(TEXT EXCERPT begins)

This is two Looks in a row featuring a statement mini paired with an ultra-basic slouchy sweater. In the case of this Elisabeth Erm ensemble, it’s more of a summer-into-fall sort of pullover — drop-shouldered, long-sleeved, thin but warm. The sort of sweater you think of as your weekend sweater but you actually would happily wear seven days a week, for as much of the year as you can get away with, layered over everything from your best shirt to your nightshirt. The trouble with oversized sweaters is it’s a fine line between slouchy and sloppy. Wearing men’s sweaters isn’t really the answer. Which is why I love Jared Flood’s Agnes as the recommended pattern for this — slouchy and drop-shouldered but with all the necessary proportioning to keep you from drowning in it. The only difference between it and Elisabeth’s sweater is the edging. Knit a long ribbed hem (elongating the sweater in the process), ribbed cuffs and a ribbed neckband — and, of course, skip the stripes in this case — and voilà! If you like it tweedy, go with Brooklyn Tweed Loft in Fossil. Or for a really luxurious, pure ivory version, knit it in Woolfolk Tynd in color 01.
See Vanessa’s post for more shots of the sweater and Elisabeth’s most excellent sneakers.
PREVIOUSLY in Knit the Look: Kia Low’s perfect summer sweater
Street style photo © Vanessa Jackman; used with permission
Love sweaters like this! Says “warmth & comfort” Big Time.
You’re right. I can’t wait to make something like this. But I do love the subtle colorway of Agnes.

(TEXT EXCERPT ends)
(RECORDED INFORMATION begins)

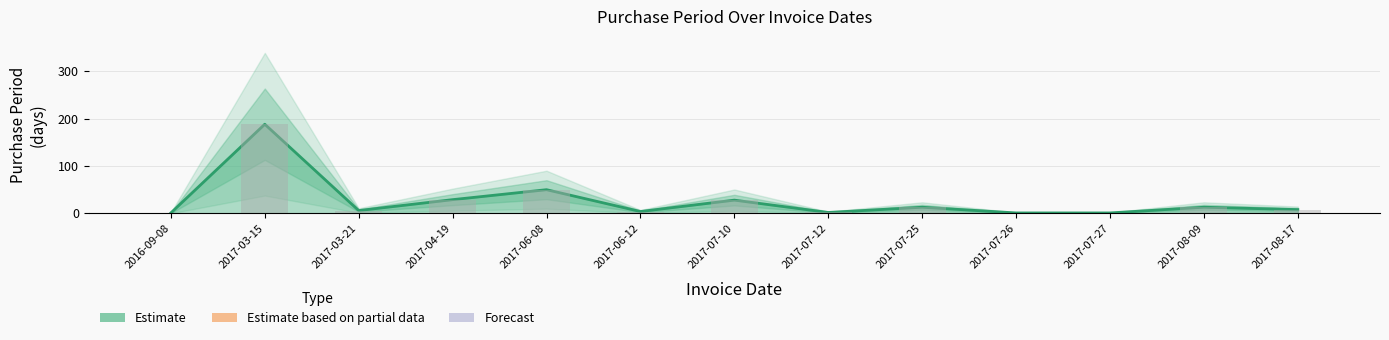

What is the greatest value displayed?

188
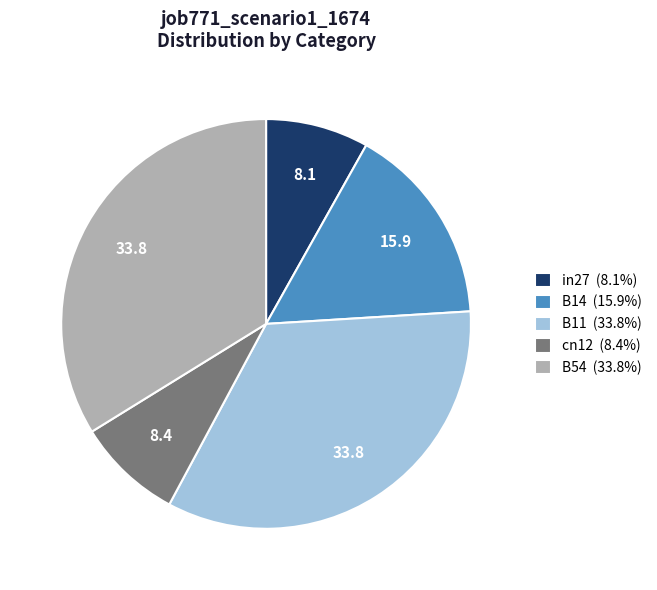

Combined, do B14 (15.9%) and in27 (8.1%) account for over 50%?

No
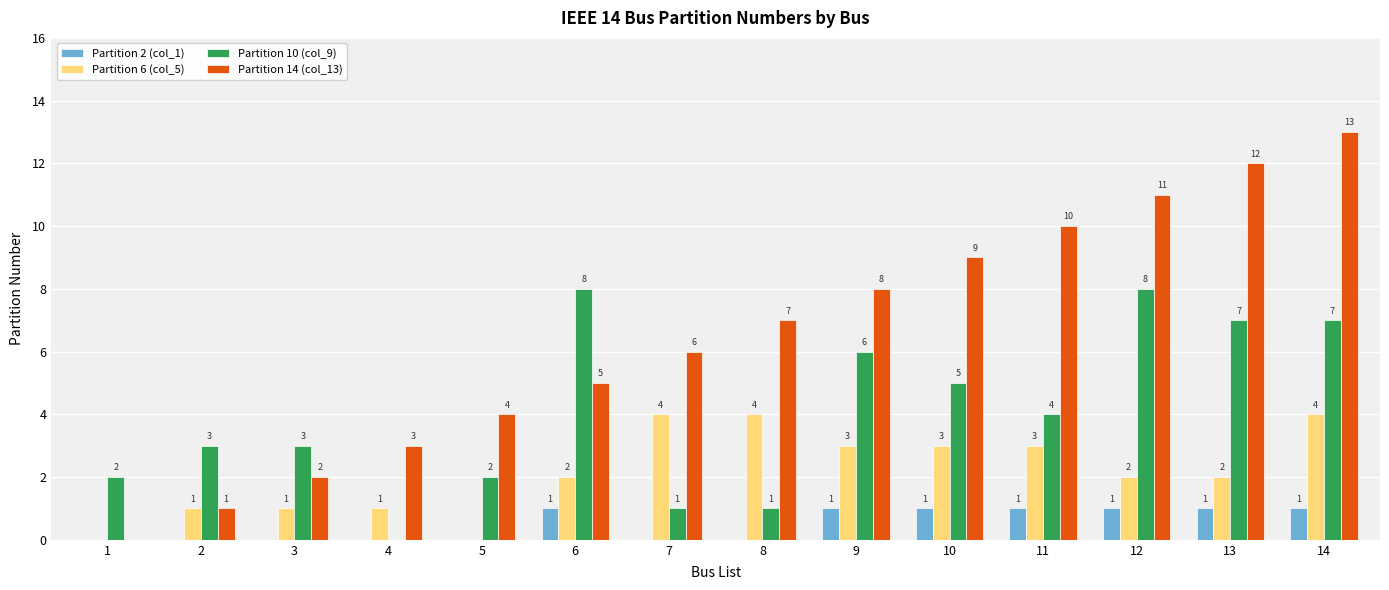

Which category has the highest value across all series?

14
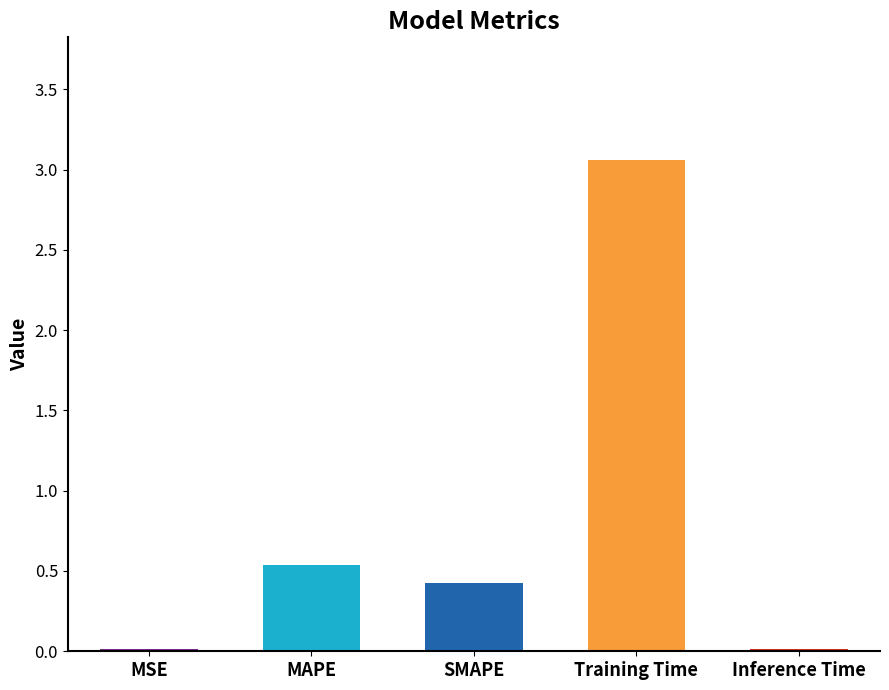

True or false: the data shows 1.3 at Training Time.

False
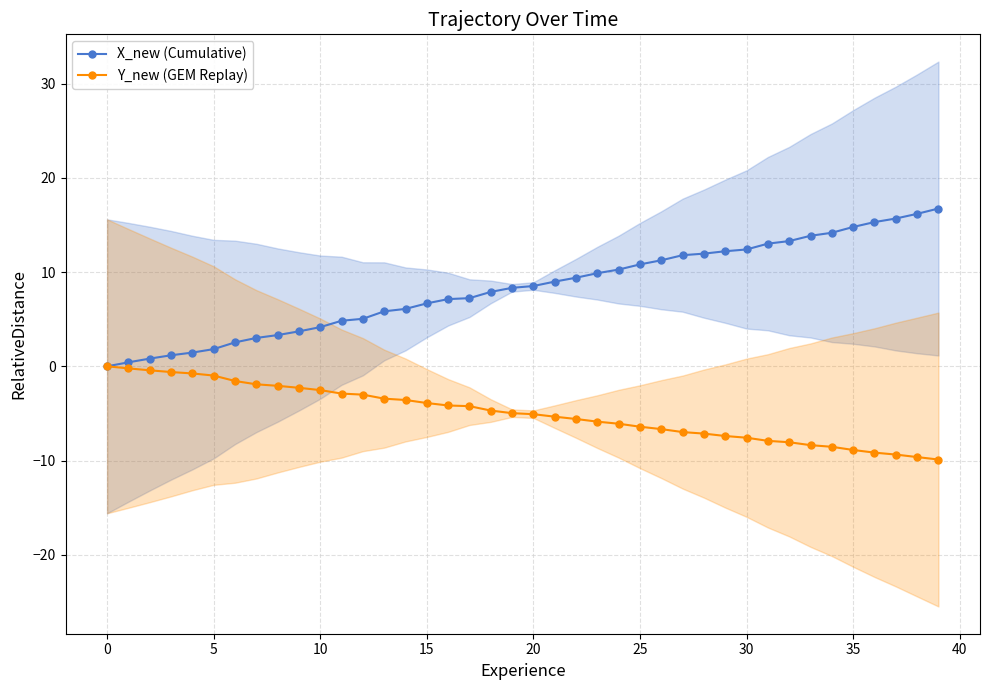

At how many categories does at least one series exceed 14?

6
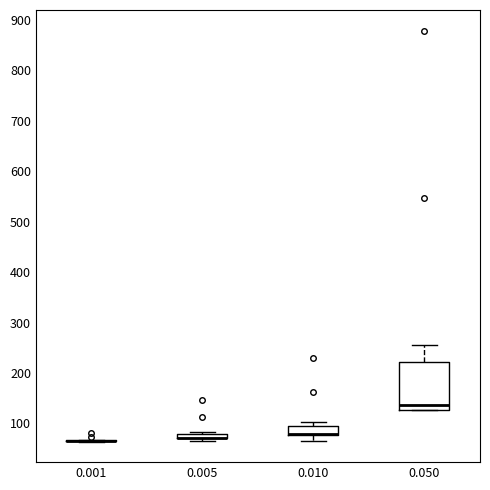

Which box is the tallest, from its lower edge to its upper edge?

0.050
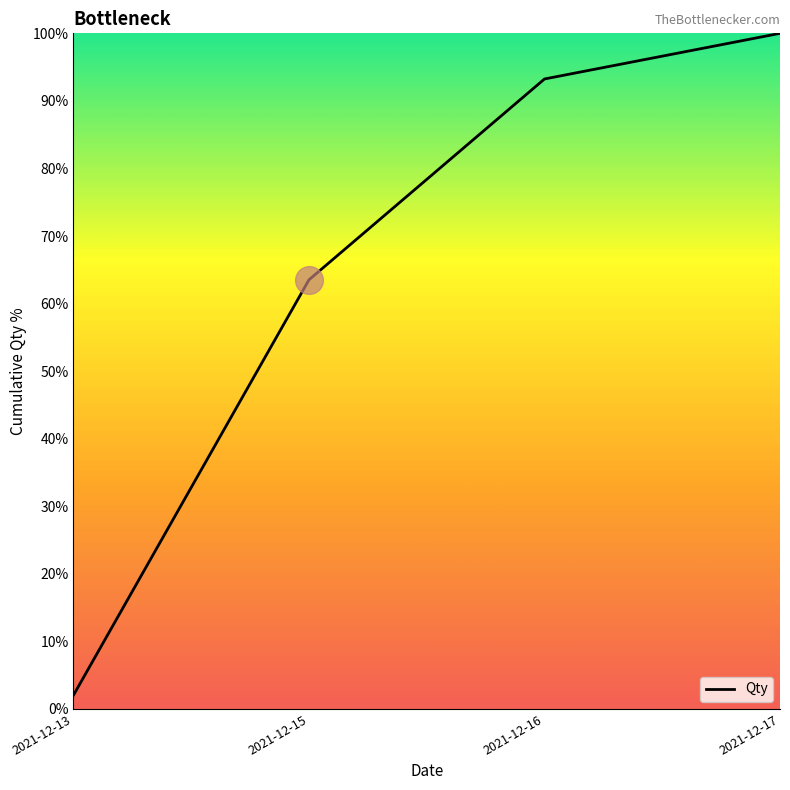

What is the change in value from 2021-12-13 to 2021-12-16?

+91.2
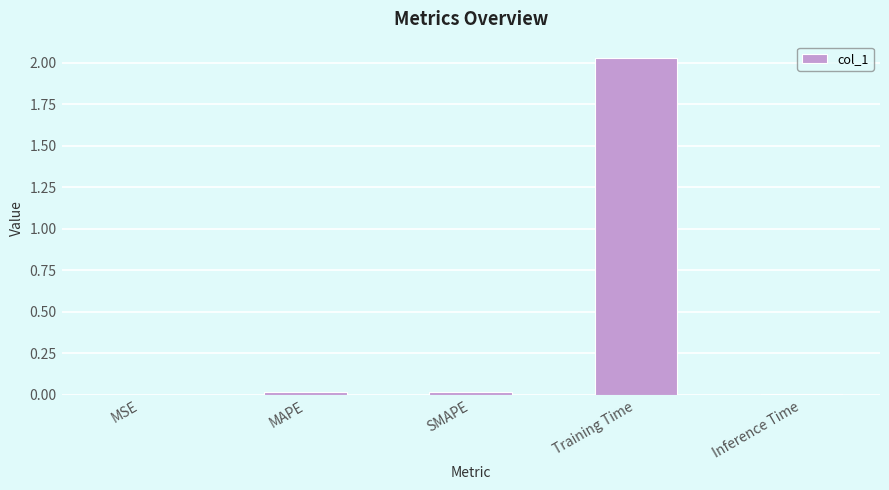

What is the sum of all values?

2.1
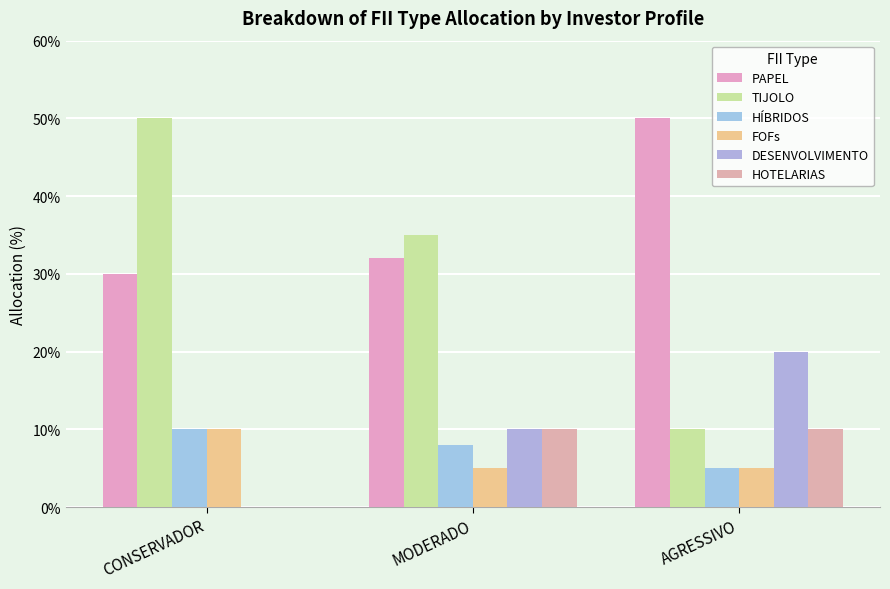

Is it true that HÍBRIDOS equals 7 at CONSERVADOR?

False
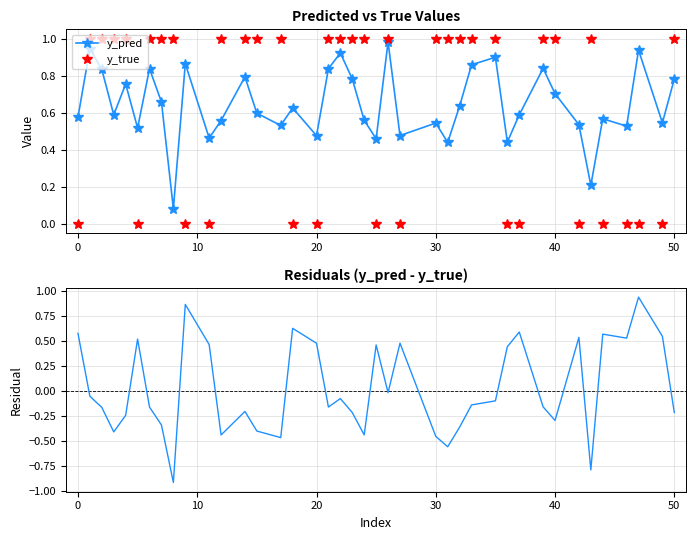

True or false: y_pred has more than 1 interior local peaks.

True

(RECORDED INFORMATION ends)

PROMPT 1
Revise the stretch of rows from the line containing "Which category has" through the end of the rows, replacing "series" with "data series" and changing nothing else, and omit the pictures from your answer.
PROMPT 2
Pick up the post about the slouchy sweater look where it stops and continue it.
The rows bear no relation to the knitting post on the slouchy sweater.

ANSWER AREA 1
Which category has the highest value across all data series?

14

True or false: the data shows 1.3 at Training Time.

False

At how many categories does at least one data series exceed 14?

6

Which box is the tallest, from its lower edge to its upper edge?

0.050

What is the change in value from 2021-12-13 to 2021-12-16?

+91.2

What is the sum of all values?

2.1

Is it true that HÍBRIDOS equals 7 at CONSERVADOR?

False

True or false: y_pred has more than 1 interior local peaks.

True

ANSWER AREA 2
So I’ve tried on the Agnes samples (both versions!), and while I like the pattern quite a bit, I did not love it in Loft — the fabric had very little drape, and hung away from my body in a way I found awkward (and definitely un-slouchy!). So if you want the fluid drape of the inspiration look, I’d choose a yarn with more drapey potential, either due to fiber content (alpaca? silk?) or yarn construction (probably not woolen-spun).
Btw, I think the yarn in the photo is Får, not Tynd (Får is chainette, Tynd is a two-ply with a fairly tight twist).
Oh whoops, you’re right! I’ll fix it.
That’s good to know. It looks deceptively drapey in the photos!
Here’s an idea for a great post, do a list of what yarns drape and what don’t, what characteristics, content, manufacturing techniques, etc. we should look for. I am finally learning that the yarn choice, its end fluidity, is huge in achieving the desire effect. @Julia, thanks so much for bringing this up!
I’ve never figured out how to write that post without it turning into a book — which Clara Parkes already wrote! I highly recommend her The Knitters’ Book of Wool.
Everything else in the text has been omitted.